= Local government in Israel =

The local governments of Israel (רשות מקומית; also known as local authorities), are the set of bodies charged with providing services such as urban planning, zoning, and the provision of drinking water and emergency services, as well as education and culture, as per guidelines of the Interior Ministry for communities of all sizes in the country. Almost all local governments take one of three forms: city councils, which governs a large municipality, local councils, which governs a small municipality, and regional councils, which governs a group of communities, often but not necessarily of a rural nature.

All Israeli local governments are operated under a strong Mayor–council system. They appoint a head, or mayor, who is selected through a process of democratic elections along with their fellow council members. If a council's operation is impeded by a severe financial crisis, the Interior Minister may dissolve it, fire the council head, and appoint a special commission to operate the council until normalisation. Councils may enact bylaws for improvement of the residents' quality of life, and in addition to the levy of direct taxes, are allocated funds from the national government via the Interior Ministry. City and local councils are united in the framework of the "Centre for Local Government in Israel", founded in 1938, while regional councils are organised in a separate body.

==Roles==

Local authorities are responsible for providing citizens, firms, and institutions within its jurisdiction with a number of services:
- Physical infrastructure
  - Road system within settlements (intercommunal roads are handled by Netivei Israel)
  - Water supply
  - Refuse collection and disposal
  - Sewage systems
  - Parks
- Environmental protection
  - Public health
  - Nuisances
  - Cleanliness
- Education (joint responsibility with Ministry of Education)
  - Education
    - Construction of schools
    - Provision of equipment
    - Maintenance
- Culture & Sports (financial support and promotion)
  - Libraries
  - Museums
  - Youth clubs
  - Orchestras
  - Theaters
  - Sport facilities
- Social welfare
  - Families in need,
  - Special groups such as the elderly, disabled children, drug addicts

===Other abilities and responsibilities===

Local councils in particular have an important role in ensuring the principles put forward in the Planning and Building Law, 5725-1965, are adhered to.

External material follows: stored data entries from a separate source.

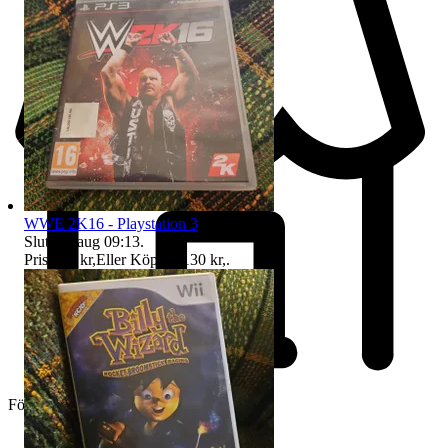
WWE 2K16 - Playstation 3
Sluttid
9 aug 09:13
.
Pris:
125 kr
,
Eller Köp nu
130 kr
,
.
Företag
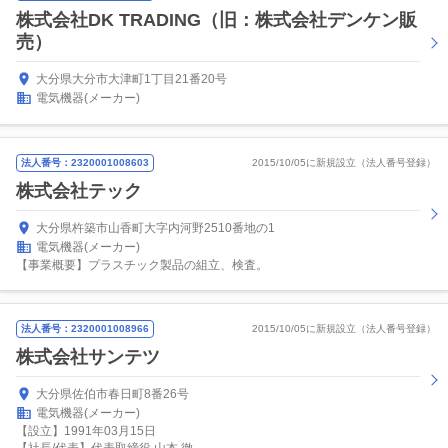
株式会社DK TRADING（旧：株式会社デンケン販
売）
大分県大分市大津町1丁目21番20号
電気機器(メーカー)
法人番号：2320001008603
2015/10/05に新規設立（法人番号登録）
株式会社テック
大分県杵築市山香町大字内河野2510番地の1
電気機器(メーカー)
【事業概要】プラスチック製品の組立、検査。
法人番号：2320001008966
2015/10/05に新規設立（法人番号登録）
株式会社サンテツ
大分県佐伯市春日町8番26号
電気機器(メーカー)
【設立】1991年03月15日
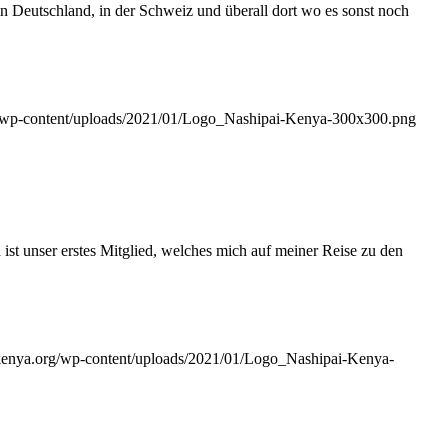
eutschland, in der Schweiz und überall dort wo es sonst noch
rg/wp-content/uploads/2021/01/Logo_Nashipai-Kenya-300x300.png
 ist unser erstes Mitglied, welches mich auf meiner Reise zu den
i-kenya.org/wp-content/uploads/2021/01/Logo_Nashipai-Kenya-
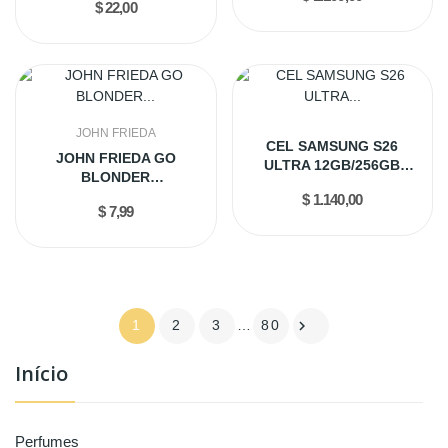
$ 22,00
JOHN FRIEDA
CEL SAMSUNG S26
JOHN FRIEDA GO
ULTRA 12GB/256GB
BLONDER
BLACK...
CONDICIONADOR 250ML
$ 1.140,00
$ 7,99

1
2
3
…
80
Início

Perfumes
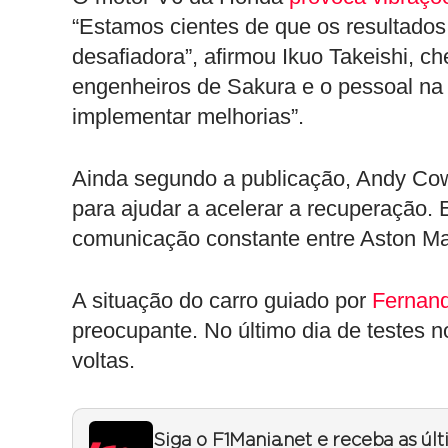
“Estamos cientes de que os resultados 
desafiadora”, afirmou Ikuo Takeishi, 
engenheiros de Sakura e o pessoal na 
implementar melhorias”.
Ainda segundo a publicação, Andy Cowe
para ajudar a acelerar a recuperação.
comunicação constante entre Aston Mar
A situação do carro guiado por
Fernan
preocupante. No último dia de testes n
voltas.
Siga o F1Mania.net e receba as úl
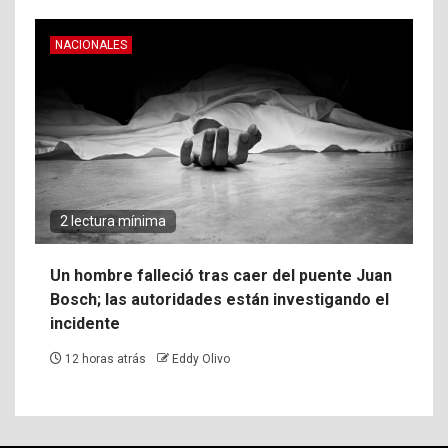
NACIONALES
2 lectura mínima
Un hombre falleció tras caer del puente Juan
Bosch; las autoridades están investigando el
incidente
12 horas atrás
Eddy Olivo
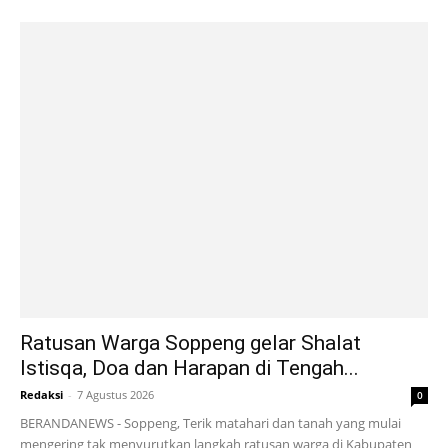
Ratusan Warga Soppeng gelar Shalat
Istisqa, Doa dan Harapan di Tengah...
Redaksi
-
7 Agustus 2026
0
BERANDANEWS - Soppeng, Terik matahari dan tanah yang mulai
mengering tak menyurutkan langkah ratusan warga di Kabupaten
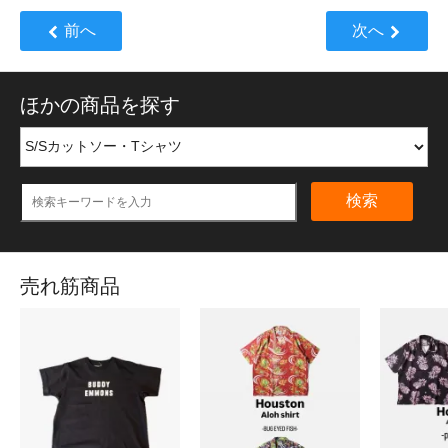
前へ
次へ
ほかの商品を探す
検索
売れ筋商品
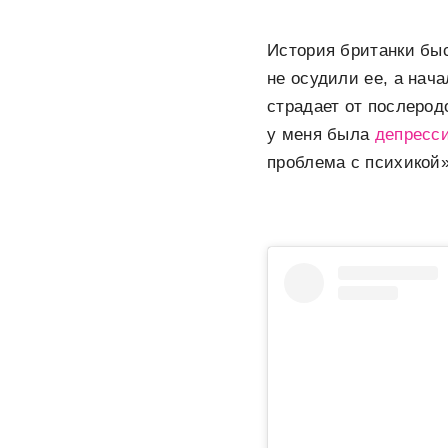
История британки бы
не осудили ее, а нач
страдает от послеро
у меня была
депресс
проблема с психикой»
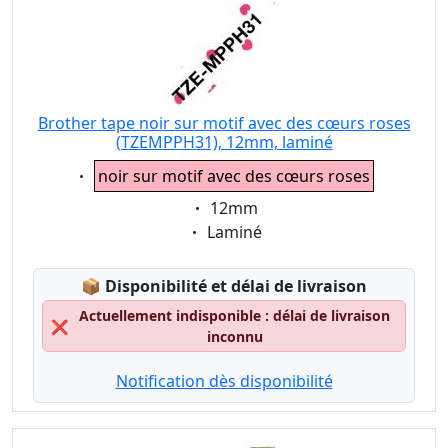
Brother tape noir sur motif avec des cœurs roses
(TZEMPPH31), 12mm, laminé
Eigenschaft:
noir sur motif avec des cœurs roses
Eigenschaft:
12mm
Eigenschaft:
Laminé
Lagerstatus:
📦
Disponibilité et délai de livraison
Actuellement indisponible : délai de livraison
❌
inconnu
Notification dès disponibilité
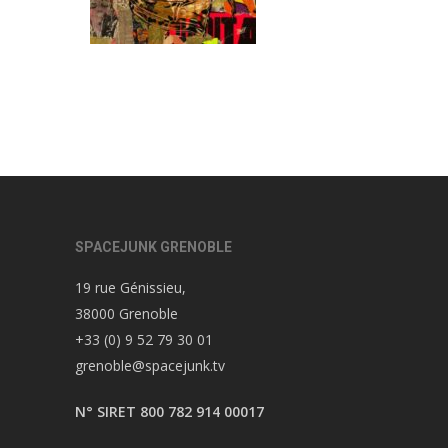
SPACEJUNK GRENOBLE
19 rue Génissieu,
38000 Grenoble
+33 (0) 9 52 79 30 01
grenoble@spacejunk.tv
N° SIRET 800 782 914 00017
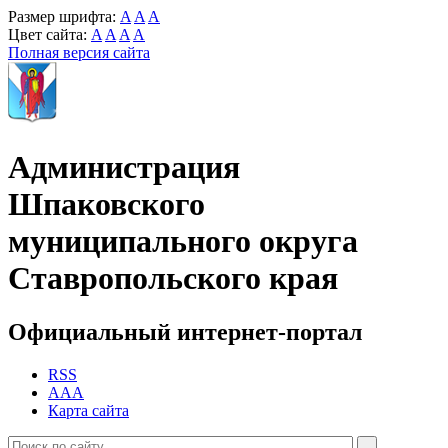
Размер шрифта:
A
A
A
Цвет сайта:
A
A
A
A
Полная версия сайта
Администрация
Шпаковского
муниципального округа
Ставропольского края
Официальный интернет-портал
RSS
AAA
Карта сайта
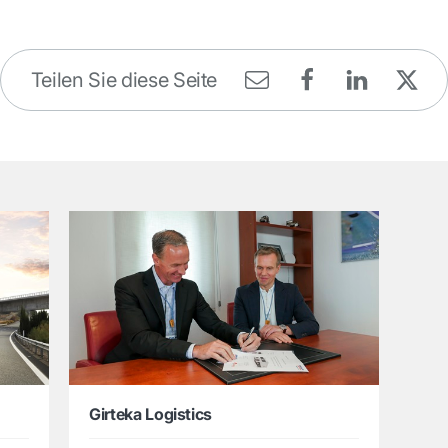
Teilen Sie diese Seite
Girteka Logistics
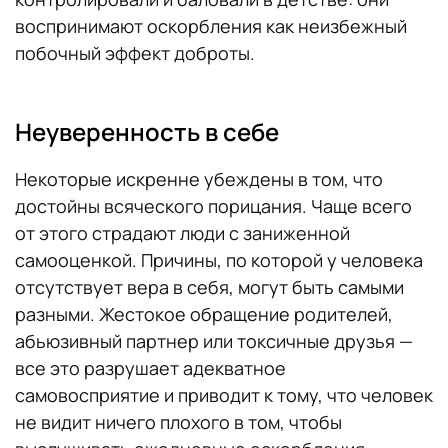
воспринимают оскорбления как неизбежный
побочный эффект доброты.
Неуверенность в себе
Некоторые искренне убеждены в том, что
достойны всяческого порицания. Чаще всего
от этого страдают люди с заниженной
самооценкой. Причины, по которой у человека
отсутствует вера в себя, могут быть самыми
разными. Жестокое обращение родителей,
абьюзивный партнер или токсичные друзья —
все это разрушает адекватное
самовосприятие и приводит к тому, что человек
не видит ничего плохого в том, чтобы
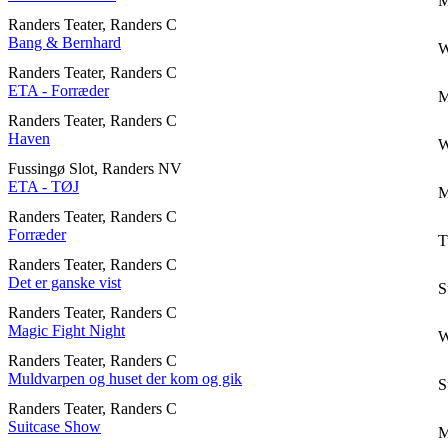
M
Randers Teater, Randers C
Bang & Bernhard
W
Randers Teater, Randers C
ETA - Forræder
M
Randers Teater, Randers C
Haven
W
Fussingø Slot, Randers NV
ETA - TØJ
M
Randers Teater, Randers C
Forræder
T
Randers Teater, Randers C
Det er ganske vist
S
Randers Teater, Randers C
Magic Fight Night
W
Randers Teater, Randers C
Muldvarpen og huset der kom og gik
S
Randers Teater, Randers C
Suitcase Show
M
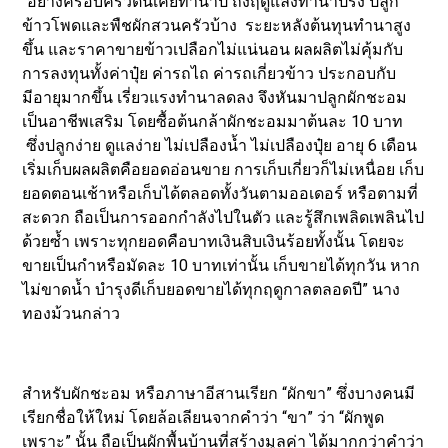
“อย่างครอบครัวตนเคยทำนาปี ถึงฤดูแล้งทำนาปรัง ปลูก
ข้าวโพดและพืชผักสวนครัวบ้าง ระยะหลังต้นทุนทำนาสูง
ขึ้น และราคาขายข้าวเปลือกไม่แน่นอน ผลผลิตไม่คุ้มกับ
การลงทุนทั้งค่าปุ๋ย ค่ารถไถ ค่ารถเกี่ยวข้าว ประกอบกับ
มีอายุมากขึ้น เรี่ยวแรงทำนาลดลง จึงหันมาปลูกผักชะอม
เป็นอาชีพเสริม โดยซื้อต้นกล้าผักชะอมมาต้นละ 10 บาท
ซึ่งปลูกง่าย ดูแลง่าย ไม่เปลืองน้ำ ไม่เปลืองปุ๋ย อายุ 6 เดือน
เริ่มเก็บผลผลิตคือยอดอ่อนขาย การเก็บเกี่ยวก็ไม่เหนื่อย เก็บ
ยอดตอนเช้าหรือเก็บได้ตลอดทั้งวันตามออเดอร์ หรือตามที่
สะดวก ถือเป็นการออกกำลังไปในตัว และรู้สึกเพลิดเพลินไป
ด้วยซ้ำ เพราะทุกยอดคือบาทเงินสิบเงินร้อยทั้งนั้น โดยจะ
ขายเป็นกำหรือมัดละ 10 บาทเท่านั้น เก็บขายได้ทุกวัน หาก
ไม่ขาดน้ำ บำรุงดีเก็บยอดขายได้ทุกฤดูกาลตลอดปี” นาง
ทองม้วนกล่าว
สำหรับผักชะอม หรือภาษาอีสานเรียก “ผักขา” ซึ่งบางคนมี
เรียกชื่อให้ใหม่ โดยล้อเลียนจากคำว่า “ขา” ว่า “ผักพูด
เพราะ” นั้น ถือเป็นผักพื้นบ้านที่สร้างมูลค่า ได้มากกว่าคำว่า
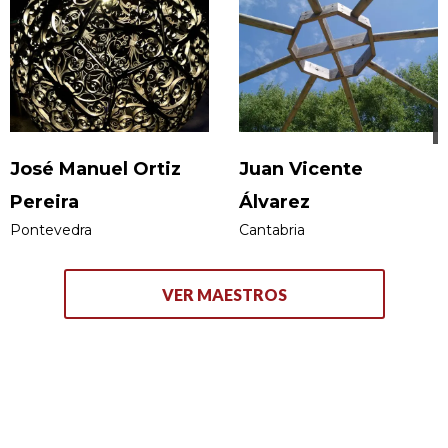
José Manuel Ortiz
Juan Vicente
Pereira
Álvarez
Pontevedra
Cantabria
VER MAESTROS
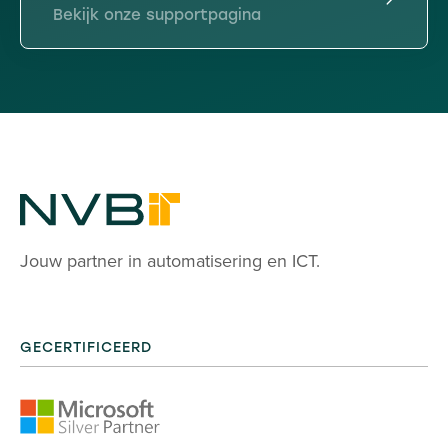
Bekijk onze supportpagina
Jouw partner in automatisering en ICT.
GECERTIFICEERD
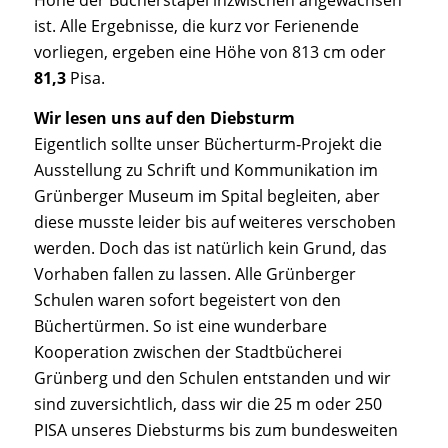
ist. Alle Ergebnisse, die kurz vor Ferienende
vorliegen, ergeben eine Höhe von 813 cm oder
81,3
Pisa.
Wir lesen uns auf den Diebsturm
Eigentlich sollte unser Bücherturm‐Projekt die
Ausstellung zu Schrift und Kommunikation im
Grünberger Museum im Spital begleiten, aber
diese musste leider bis auf weiteres verschoben
werden. Doch das ist natürlich kein Grund, das
Vorhaben fallen zu lassen. Alle Grünberger
Schulen waren sofort begeistert von den
Büchertürmen. So ist eine wunderbare
Kooperation zwischen der Stadtbücherei
Grünberg und den Schulen entstanden und wir
sind zuversichtlich, dass wir die 25 m oder 250
PISA unseres Diebsturms bis zum bundesweiten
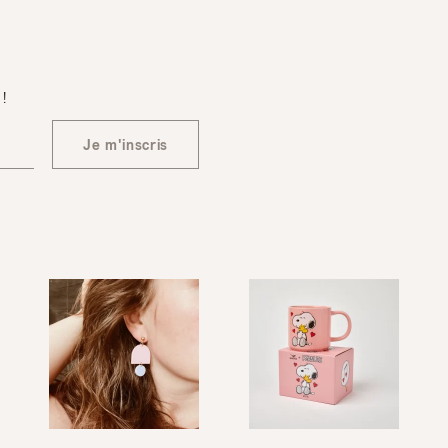
 !
Je m'inscris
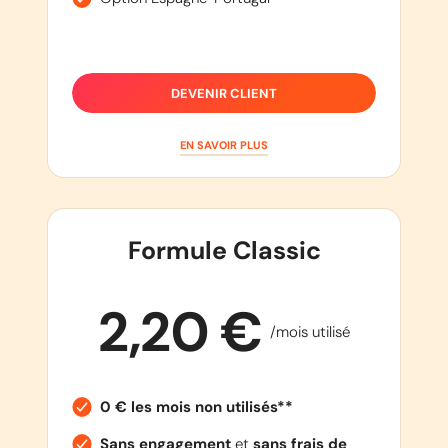
DEVENIR CLIENT
EN SAVOIR PLUS
Formule Classic
2,20 €
/mois utilisé
0 € les mois non utilisés**
Sans engagement
et
sans frais de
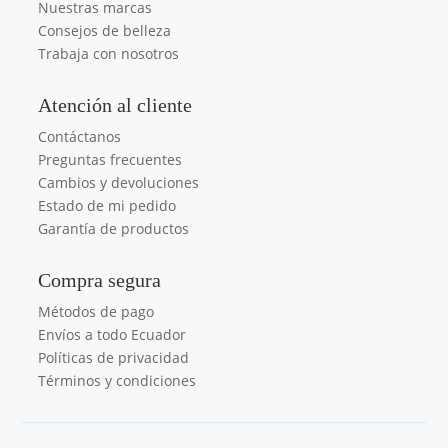
Nuestras marcas
Consejos de belleza
Trabaja con nosotros
Atención al cliente
Contáctanos
Preguntas frecuentes
Cambios y devoluciones
Estado de mi pedido
Garantía de productos
Compra segura
Métodos de pago
Envíos a todo Ecuador
Políticas de privacidad
Términos y condiciones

The district planning commission is a joint state-local authority which approves detailed local plans and acts as a forum for handling appeals of decisions. The local council is also authorized to issue by-laws in every area in which it has jurisdiction and has the power to enforce these laws as well as the laws and regulations applicable to its functions. Furthermore local authorities are allowed to levy local taxes and collect various payments for services and concessions. They prepare their own budgets, although these then must be approved by the Ministry of the Interior.